We're benefitting the private sector, we're creating jobs, we're building schools where they need to be built, and I think that should be our first goal," said SAB member Scott Harvey, who is also chief deputy director for the Department of General Services.
Details of the plan still need to be fleshed out, such as how the state would deal with a sudden run on the funds by qualified districts that might otherwise be cause for litigation. Also at issues is how the plan will accommodate districts that want to apply the program to hardship projects, or projects that receive 100 percent of their construction funding from the state.
The board moved to work out those details at a subcommittee hearing in mid-May, and plans to revisit the item for a vote at the next SAB meeting, which is scheduled for May 26.
Some school facilities representatives have already taken issue with the program, arguing that it benefits wealthier districts and ones that enjoy better access to state and local construction officials.
"What I'm seeing happening here is blood in the water," said Bob Nicholson, school facility consultant for Eric Hall and Associates LLC, at an OPSC briefing that took place earlier Wednesday. "There's going to be a fight for the food, and it's a very limited amount of food. So it puts pressure on districts to be very influential."
Hall added that the district wealth aspect raises some important equity issues.
At the OPSC briefing, state officials argued that districts that are unable to access available state cash should no longer stand in the way of districts that are ready to move forward on school construction projects.
The new program would also give districts some added incentive to send in fund release forms and stimulate the state economy, said OPSC representatives.
If the plan is deemed unworkable, the board may consider an alternative proposal that would involve the SAB granting "conditional" apportionments to every project on the states's unfunded list, and allowing districts that are ready to submit fund release requests to the OPSC to compete for the available cash.
The 18-month time window that districts have to access available funds after sending in a fund release form would be opened to every project on the list and would not close until all the bonds had been depleted. Once the funds were dry, the 18-month clock would stop.
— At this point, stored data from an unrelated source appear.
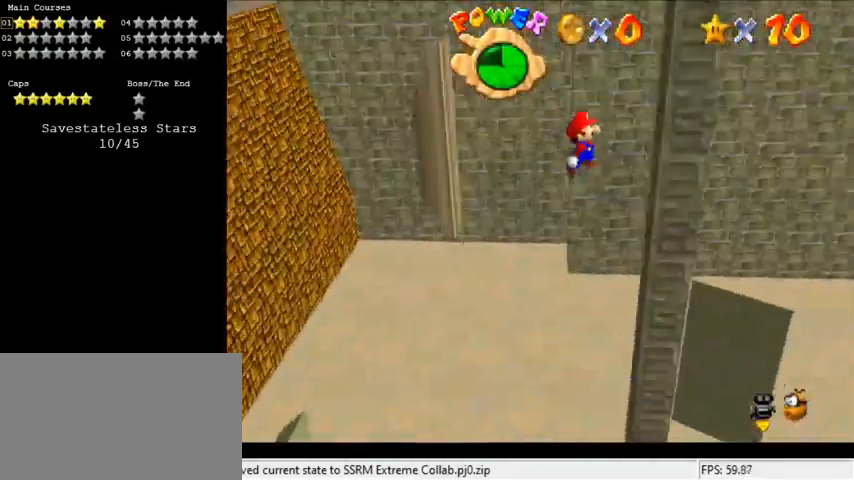
{"keys": [], "events": [[267, "shift", "down"], [300, "shift", "up"], [333, "right", "up"]]}
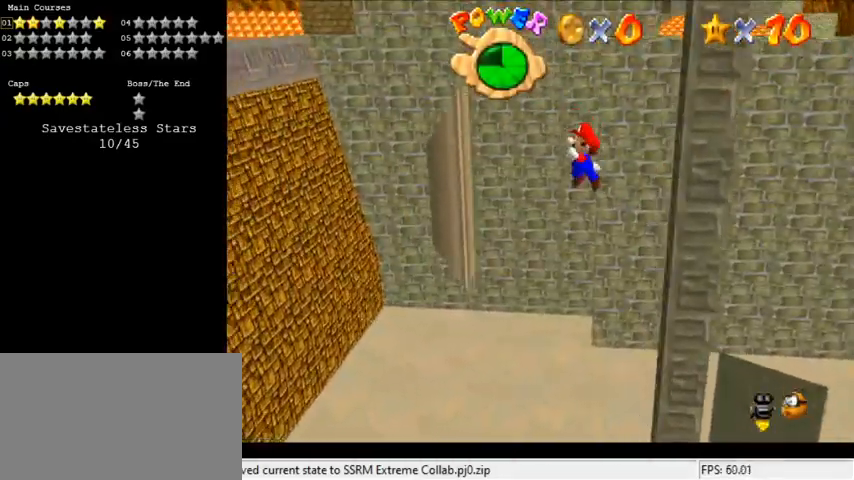
{"keys": ["right"], "events": [[33, "left", "down"], [400, "right", "down"], [400, "shift", "down"], [467, "left", "up"], [500, "shift", "up"]]}
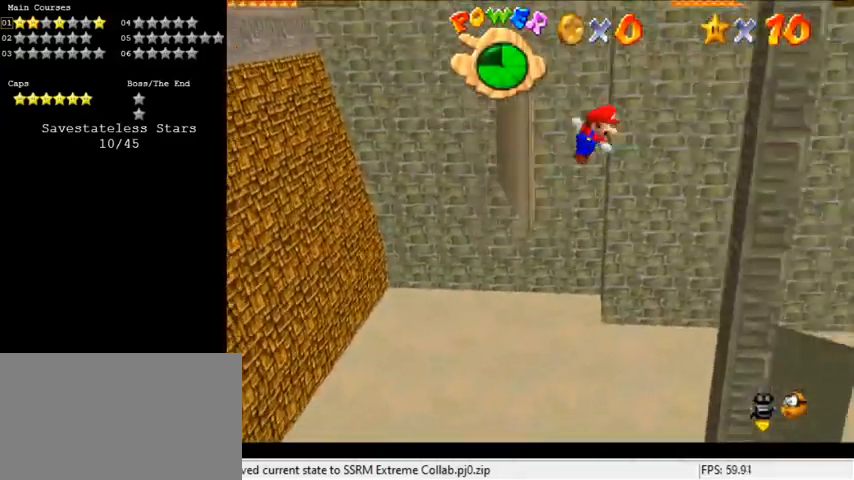
{"keys": ["right", "shift"], "events": [[467, "shift", "down"]]}
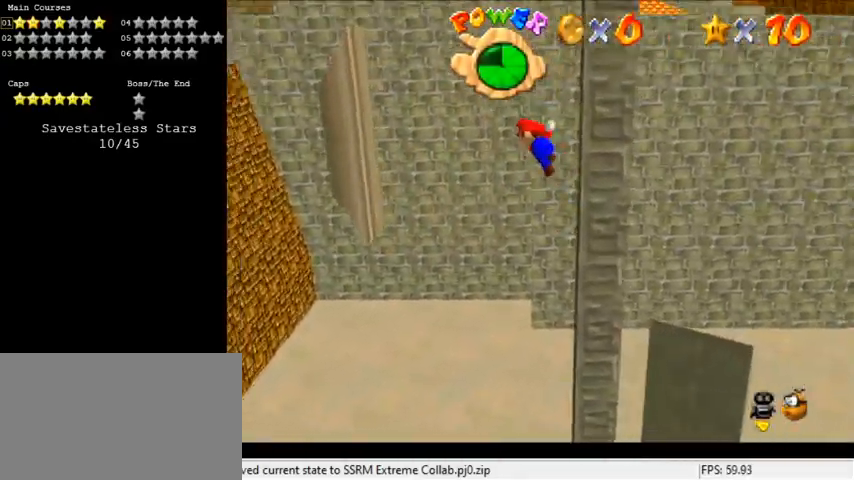
{"keys": ["left"], "events": [[67, "left", "down"], [67, "right", "up"], [67, "shift", "up"], [200, "left", "up"], [433, "left", "down"]]}
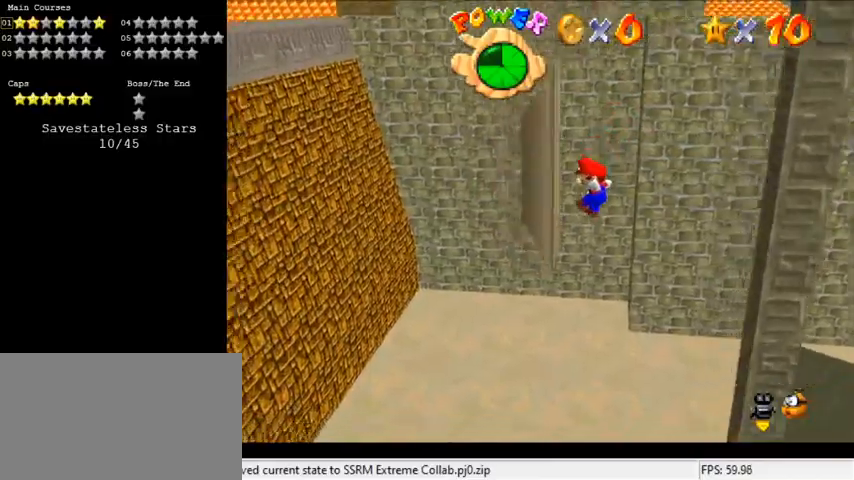
{"keys": ["right", "shift"], "events": [[133, "shift", "down"], [167, "left", "up"], [167, "right", "down"]]}
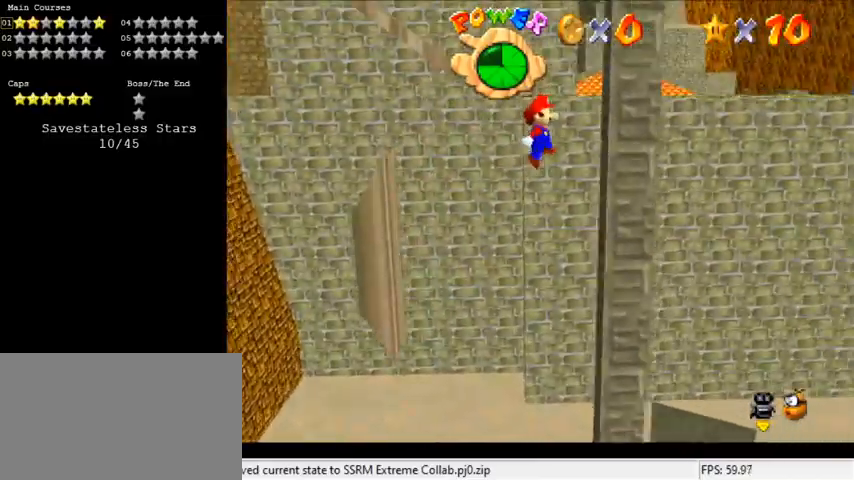
{"keys": ["right", "shift"], "events": [[67, "shift", "up"], [167, "shift", "down"]]}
Two March 2010 bond sales brought in over $1.3 billion to the School Facility Program. At last night's SAB meeting, $961 million worth of projects were apportioned under the current first in, first out funding system.
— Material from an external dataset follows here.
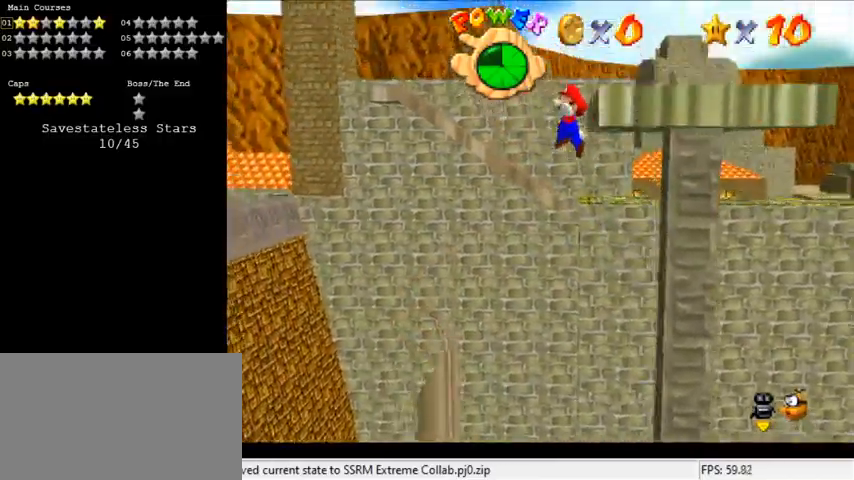
{"keys": ["right", "shift"], "events": [[33, "return", "down"], [233, "return", "up"]]}
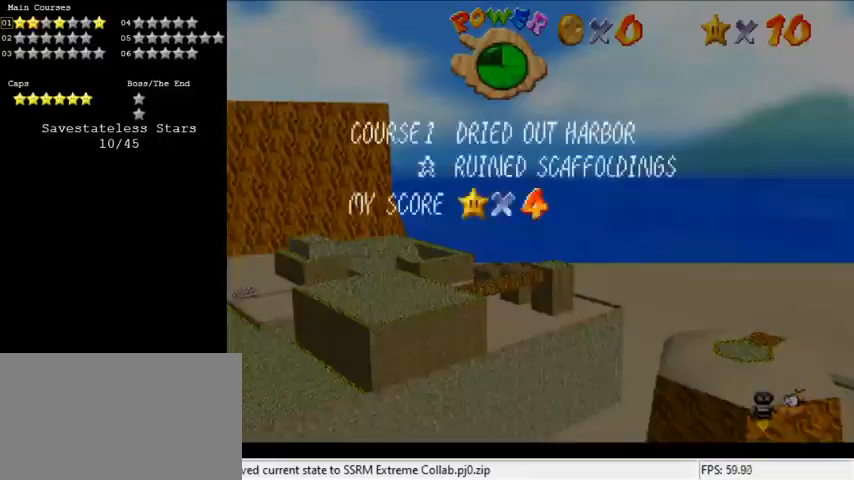
{"keys": ["right", "shift"], "events": [[67, "shift", "up"], [200, "shift", "down"], [233, "shift", "up"], [300, "return", "down"], [300, "shift", "down"], [433, "return", "up"]]}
The remainder from the March sale, $415 million, would be set aside for the new priority program.
Bond sales in 2009 provided $2.6 billion to the School Facility Program. The lion's share of those bonds, plus the proceeds from 2010 bond sales, have sat idly while school facility operators attempt to lock contracts in place and secure matching state funds.
Fund release requests dropped from an average of about $265 million per month from April through July 2009 to$39 million per month from last August through the present, reported SAB staff.
Districts have given several reasons for why they have not yet accessed the available funds, among them the difficulty in selling local bonds amidst a weak housing market, restrictive local political environments, and declining enrollment.